FEMA, Con Edison and the NYPD were doing everything they could, she declared. But Jervais wasn’t buying it. The conversation eventually turned to the looting that had taken place immediately after the storm.

“There’s lots of kids in the Rockaways with brand new sneakers,” Jervais said.

Most of the storefronts I had seen on the way in and through the Rockaways were smashed in or boarded up. Many bore graffiti that said everything inside had been taken.

It was getting dark outside. One of the women in the bookmobile warned me that buses into town would stop running at 6 p.m. It was already 4:30. A lot of volunteer workers and others would be looking to get back home. I unplugged my phone, thanked the library employee and walked outside.

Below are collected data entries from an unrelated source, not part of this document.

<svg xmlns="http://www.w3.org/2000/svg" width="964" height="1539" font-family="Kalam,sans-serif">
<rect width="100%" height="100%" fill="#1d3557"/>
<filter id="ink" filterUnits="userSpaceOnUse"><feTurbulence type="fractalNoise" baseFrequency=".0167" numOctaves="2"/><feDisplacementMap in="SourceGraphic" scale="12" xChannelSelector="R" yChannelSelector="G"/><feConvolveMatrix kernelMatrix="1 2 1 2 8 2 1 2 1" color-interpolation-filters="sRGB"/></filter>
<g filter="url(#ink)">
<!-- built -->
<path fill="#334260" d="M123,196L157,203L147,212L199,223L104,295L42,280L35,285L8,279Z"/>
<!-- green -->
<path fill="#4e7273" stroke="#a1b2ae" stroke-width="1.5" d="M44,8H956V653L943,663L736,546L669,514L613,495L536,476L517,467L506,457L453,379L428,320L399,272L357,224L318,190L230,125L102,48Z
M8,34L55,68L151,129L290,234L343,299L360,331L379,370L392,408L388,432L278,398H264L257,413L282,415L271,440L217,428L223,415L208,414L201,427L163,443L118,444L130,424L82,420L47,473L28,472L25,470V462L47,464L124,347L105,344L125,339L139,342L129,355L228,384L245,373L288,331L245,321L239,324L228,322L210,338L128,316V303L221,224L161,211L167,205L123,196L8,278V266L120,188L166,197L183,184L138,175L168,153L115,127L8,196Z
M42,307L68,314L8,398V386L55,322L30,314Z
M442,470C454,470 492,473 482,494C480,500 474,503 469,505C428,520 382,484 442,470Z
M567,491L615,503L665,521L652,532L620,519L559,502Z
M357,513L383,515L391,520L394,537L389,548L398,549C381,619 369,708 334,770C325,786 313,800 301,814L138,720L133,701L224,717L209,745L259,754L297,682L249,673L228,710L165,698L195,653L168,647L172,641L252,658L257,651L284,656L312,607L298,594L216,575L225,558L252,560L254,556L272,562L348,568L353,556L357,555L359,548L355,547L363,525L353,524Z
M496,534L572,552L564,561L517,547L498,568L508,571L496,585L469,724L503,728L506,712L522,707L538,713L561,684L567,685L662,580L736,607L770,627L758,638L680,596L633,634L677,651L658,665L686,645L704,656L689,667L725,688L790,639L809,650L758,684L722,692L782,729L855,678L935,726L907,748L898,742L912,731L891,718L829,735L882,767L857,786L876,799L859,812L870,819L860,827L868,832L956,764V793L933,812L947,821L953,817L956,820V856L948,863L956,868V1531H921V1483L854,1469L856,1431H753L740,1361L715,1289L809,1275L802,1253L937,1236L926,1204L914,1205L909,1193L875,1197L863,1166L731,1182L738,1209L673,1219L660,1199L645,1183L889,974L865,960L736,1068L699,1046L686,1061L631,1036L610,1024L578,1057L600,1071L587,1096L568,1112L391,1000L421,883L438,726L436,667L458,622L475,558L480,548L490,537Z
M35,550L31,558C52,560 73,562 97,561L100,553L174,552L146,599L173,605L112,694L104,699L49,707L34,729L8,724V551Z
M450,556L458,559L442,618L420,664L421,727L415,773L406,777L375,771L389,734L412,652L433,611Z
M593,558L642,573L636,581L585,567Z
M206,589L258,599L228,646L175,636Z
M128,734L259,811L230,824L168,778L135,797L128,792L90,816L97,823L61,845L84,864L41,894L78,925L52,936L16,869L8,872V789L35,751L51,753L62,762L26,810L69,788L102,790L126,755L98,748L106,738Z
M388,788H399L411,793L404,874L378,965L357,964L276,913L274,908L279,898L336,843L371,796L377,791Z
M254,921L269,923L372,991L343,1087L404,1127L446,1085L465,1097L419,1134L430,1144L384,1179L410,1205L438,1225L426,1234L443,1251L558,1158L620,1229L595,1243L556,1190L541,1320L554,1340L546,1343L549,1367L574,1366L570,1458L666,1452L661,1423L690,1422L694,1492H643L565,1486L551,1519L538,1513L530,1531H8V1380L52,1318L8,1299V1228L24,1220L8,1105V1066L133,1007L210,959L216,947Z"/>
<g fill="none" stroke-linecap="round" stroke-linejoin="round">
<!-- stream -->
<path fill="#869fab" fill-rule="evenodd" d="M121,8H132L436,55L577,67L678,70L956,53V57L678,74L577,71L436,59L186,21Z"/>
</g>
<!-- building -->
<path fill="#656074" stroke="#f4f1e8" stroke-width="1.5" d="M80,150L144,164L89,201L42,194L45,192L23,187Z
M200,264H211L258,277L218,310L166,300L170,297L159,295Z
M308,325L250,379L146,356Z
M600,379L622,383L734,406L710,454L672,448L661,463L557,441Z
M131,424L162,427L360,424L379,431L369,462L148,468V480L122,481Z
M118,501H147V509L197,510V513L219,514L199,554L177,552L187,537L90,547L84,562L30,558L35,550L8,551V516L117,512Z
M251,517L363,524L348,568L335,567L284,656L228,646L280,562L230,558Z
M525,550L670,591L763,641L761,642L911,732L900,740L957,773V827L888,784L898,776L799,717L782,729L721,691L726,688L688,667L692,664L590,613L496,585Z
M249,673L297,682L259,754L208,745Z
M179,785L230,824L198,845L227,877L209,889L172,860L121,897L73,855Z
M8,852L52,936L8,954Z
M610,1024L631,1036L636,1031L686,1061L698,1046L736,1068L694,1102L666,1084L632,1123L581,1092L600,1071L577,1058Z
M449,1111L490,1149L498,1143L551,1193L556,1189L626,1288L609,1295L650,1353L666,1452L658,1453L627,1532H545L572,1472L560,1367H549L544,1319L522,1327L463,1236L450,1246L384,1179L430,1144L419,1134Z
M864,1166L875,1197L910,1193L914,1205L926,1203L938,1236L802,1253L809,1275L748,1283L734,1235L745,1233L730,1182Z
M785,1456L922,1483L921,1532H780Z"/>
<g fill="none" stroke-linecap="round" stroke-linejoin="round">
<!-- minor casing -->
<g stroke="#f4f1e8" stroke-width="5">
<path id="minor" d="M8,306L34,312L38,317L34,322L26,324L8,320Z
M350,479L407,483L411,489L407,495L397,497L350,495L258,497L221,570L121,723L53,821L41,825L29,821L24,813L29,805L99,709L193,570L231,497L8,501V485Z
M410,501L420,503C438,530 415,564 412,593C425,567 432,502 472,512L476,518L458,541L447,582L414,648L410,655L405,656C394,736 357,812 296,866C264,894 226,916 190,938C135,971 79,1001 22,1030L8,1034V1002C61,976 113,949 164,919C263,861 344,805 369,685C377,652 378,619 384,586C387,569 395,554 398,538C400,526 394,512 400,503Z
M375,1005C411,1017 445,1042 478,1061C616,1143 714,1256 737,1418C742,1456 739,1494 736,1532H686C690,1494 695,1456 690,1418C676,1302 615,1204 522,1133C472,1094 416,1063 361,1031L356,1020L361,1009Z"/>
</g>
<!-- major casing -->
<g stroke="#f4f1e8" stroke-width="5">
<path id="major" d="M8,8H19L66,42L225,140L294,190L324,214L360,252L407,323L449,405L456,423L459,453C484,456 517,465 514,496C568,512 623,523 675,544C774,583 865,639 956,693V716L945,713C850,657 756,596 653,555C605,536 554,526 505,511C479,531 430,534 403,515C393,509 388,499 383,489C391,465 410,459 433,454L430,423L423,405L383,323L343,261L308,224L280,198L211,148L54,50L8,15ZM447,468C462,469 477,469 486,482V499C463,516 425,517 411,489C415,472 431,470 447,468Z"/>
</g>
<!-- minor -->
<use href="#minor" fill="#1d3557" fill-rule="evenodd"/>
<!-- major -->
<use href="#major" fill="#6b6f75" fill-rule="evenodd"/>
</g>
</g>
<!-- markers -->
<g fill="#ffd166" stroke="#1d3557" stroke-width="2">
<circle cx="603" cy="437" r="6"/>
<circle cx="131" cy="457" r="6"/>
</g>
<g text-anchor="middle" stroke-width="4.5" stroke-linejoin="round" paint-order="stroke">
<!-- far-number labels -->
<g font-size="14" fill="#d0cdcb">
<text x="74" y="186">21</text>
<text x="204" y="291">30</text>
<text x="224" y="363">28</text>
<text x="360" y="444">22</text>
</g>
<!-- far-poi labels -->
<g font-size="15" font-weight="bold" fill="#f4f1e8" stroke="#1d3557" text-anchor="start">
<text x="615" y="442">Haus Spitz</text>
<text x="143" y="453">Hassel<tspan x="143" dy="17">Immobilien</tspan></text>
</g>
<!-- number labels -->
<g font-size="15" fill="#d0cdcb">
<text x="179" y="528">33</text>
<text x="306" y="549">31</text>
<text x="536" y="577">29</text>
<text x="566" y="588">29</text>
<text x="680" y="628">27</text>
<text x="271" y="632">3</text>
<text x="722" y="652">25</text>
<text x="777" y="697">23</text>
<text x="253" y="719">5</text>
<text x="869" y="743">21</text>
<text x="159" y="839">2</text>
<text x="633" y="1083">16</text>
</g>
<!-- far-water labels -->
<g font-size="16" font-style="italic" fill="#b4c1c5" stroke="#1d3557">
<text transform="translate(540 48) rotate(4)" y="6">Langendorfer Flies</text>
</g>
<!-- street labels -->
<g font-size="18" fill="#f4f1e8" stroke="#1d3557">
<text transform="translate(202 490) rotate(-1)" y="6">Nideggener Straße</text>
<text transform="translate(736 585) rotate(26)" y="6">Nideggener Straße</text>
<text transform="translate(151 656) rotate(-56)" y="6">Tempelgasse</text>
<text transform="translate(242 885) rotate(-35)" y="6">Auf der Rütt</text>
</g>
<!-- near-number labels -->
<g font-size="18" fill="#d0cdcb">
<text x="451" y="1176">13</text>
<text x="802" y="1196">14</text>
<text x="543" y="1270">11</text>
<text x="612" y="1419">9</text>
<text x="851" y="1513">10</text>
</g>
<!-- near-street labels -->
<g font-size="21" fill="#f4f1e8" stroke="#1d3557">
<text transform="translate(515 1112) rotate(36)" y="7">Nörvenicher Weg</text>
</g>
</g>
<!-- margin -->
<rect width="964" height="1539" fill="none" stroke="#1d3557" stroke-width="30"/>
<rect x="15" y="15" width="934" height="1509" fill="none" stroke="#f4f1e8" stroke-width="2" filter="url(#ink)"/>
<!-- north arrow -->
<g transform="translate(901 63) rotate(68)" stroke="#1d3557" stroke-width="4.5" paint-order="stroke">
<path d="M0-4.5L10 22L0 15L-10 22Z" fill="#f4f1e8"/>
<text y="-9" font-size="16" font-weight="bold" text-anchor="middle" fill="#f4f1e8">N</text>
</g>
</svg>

Two buses showed up within the next hour. I passed on the first one, which was crowded with riders, and boarded the second one. On the long ride home, two men and a woman spoke loudly and endlessly about everything they had lost and the kind of civil disobedience it might take to get the electricity turned back on in a timely manner.

“Anyone who pays rent in the Rockaways is crazy,” one man huffed.

Others stared silently out the windows or tried to sleep. The bus made its way back toward the city center, navigating through the flotsam of battered boats and debris still cluttering the road.